Arcos looks back at his painting, at his burning city and the dark Topside. “And does the map tell you what the source is? Do you know what it truly does?”

“I don't,” Dad admits, rueful. “Not completely—”

“I do,” I interrupt. “I know you and Randt use it to find people, to
feel
people, to understand what they are thinking. But you have to
look,
it won't just tell you what's going on in everyone's minds. I know that if the virus spreads, we could use the source to find those who are sick and heal them.”

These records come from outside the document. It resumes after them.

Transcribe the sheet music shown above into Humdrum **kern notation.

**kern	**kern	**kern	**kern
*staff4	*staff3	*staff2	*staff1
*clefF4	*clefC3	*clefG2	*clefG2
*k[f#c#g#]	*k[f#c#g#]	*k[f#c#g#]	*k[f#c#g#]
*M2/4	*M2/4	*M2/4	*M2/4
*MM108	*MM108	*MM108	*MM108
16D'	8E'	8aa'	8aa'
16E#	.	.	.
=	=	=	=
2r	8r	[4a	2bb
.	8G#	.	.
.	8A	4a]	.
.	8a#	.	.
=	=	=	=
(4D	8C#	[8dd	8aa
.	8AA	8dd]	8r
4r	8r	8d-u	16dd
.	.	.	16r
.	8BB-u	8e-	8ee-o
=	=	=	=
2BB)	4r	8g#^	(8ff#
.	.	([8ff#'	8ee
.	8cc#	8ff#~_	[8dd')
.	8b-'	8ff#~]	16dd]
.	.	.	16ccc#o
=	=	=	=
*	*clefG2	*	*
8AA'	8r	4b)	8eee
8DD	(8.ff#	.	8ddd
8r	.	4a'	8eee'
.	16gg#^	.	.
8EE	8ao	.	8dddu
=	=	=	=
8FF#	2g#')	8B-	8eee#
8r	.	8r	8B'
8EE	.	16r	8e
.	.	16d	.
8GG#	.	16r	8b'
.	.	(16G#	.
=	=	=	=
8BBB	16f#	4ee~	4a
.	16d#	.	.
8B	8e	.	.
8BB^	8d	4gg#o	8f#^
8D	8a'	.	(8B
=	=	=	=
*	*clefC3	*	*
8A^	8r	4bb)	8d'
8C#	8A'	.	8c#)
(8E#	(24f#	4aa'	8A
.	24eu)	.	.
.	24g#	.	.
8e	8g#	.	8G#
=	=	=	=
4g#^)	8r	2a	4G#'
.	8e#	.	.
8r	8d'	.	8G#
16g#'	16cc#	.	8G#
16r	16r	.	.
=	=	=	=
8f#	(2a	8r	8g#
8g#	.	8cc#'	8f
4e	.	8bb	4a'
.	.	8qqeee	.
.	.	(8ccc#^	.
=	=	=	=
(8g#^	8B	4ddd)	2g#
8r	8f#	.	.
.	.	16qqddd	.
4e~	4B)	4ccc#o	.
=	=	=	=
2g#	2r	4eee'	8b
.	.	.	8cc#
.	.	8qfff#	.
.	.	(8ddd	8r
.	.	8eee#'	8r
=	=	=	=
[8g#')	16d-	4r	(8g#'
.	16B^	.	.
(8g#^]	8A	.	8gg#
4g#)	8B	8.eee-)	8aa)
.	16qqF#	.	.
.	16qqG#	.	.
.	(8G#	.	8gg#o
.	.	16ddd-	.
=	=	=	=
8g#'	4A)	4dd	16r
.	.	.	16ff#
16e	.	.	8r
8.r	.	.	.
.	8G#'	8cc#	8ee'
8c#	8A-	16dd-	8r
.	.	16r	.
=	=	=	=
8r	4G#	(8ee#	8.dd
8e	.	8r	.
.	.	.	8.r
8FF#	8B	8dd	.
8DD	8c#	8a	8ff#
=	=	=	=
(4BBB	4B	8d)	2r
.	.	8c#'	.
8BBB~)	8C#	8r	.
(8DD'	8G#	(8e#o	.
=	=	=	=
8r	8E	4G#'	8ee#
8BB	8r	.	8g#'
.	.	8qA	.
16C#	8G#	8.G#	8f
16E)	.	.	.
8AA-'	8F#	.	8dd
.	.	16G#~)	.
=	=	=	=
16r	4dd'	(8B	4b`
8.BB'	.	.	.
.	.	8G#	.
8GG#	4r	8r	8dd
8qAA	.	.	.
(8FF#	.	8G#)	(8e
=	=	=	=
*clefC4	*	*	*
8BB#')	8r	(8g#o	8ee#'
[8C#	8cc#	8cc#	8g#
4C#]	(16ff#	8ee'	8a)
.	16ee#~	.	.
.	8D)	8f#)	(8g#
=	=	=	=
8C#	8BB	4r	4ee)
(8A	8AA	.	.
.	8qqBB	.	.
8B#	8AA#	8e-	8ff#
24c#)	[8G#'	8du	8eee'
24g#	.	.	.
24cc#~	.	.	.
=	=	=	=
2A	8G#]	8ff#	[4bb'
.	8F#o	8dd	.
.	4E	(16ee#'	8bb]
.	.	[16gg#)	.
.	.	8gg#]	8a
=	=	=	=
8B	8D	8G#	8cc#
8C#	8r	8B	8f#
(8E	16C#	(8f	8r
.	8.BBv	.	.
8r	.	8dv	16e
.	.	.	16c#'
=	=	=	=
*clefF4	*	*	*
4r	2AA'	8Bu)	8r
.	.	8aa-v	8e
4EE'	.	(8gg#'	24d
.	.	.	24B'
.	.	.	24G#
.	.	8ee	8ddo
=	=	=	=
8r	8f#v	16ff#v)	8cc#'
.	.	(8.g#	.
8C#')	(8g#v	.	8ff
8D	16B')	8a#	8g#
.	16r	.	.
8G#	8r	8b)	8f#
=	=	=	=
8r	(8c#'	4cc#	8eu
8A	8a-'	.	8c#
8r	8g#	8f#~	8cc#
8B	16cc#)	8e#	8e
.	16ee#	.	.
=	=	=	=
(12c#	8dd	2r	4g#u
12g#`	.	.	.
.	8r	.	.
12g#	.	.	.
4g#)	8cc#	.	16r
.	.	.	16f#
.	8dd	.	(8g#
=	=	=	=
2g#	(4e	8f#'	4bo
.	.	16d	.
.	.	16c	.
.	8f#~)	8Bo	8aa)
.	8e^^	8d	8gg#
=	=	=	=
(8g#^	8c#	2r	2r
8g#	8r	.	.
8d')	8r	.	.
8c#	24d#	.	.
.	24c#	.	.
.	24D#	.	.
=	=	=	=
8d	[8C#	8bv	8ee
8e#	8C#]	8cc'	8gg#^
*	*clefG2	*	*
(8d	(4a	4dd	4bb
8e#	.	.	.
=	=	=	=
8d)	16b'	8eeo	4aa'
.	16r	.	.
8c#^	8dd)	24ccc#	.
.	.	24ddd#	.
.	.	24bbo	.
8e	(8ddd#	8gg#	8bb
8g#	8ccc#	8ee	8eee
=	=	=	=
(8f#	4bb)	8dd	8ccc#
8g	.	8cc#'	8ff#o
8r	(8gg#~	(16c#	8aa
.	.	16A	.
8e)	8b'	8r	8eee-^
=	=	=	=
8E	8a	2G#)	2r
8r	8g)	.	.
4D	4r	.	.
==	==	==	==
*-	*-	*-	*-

I flinch, expecting the crowd to erupt again. But they don't. They don't make a sound, and in some ways, that's scarier. Arcos blinks once, slowly, taking it all in. His eyes bore into my father, then me, and I feel it—the same thing I felt when Randt stared me down. Like he's looking inside me right now, digging into my mind in some way. I squirm against the feeling, but it doesn't stop.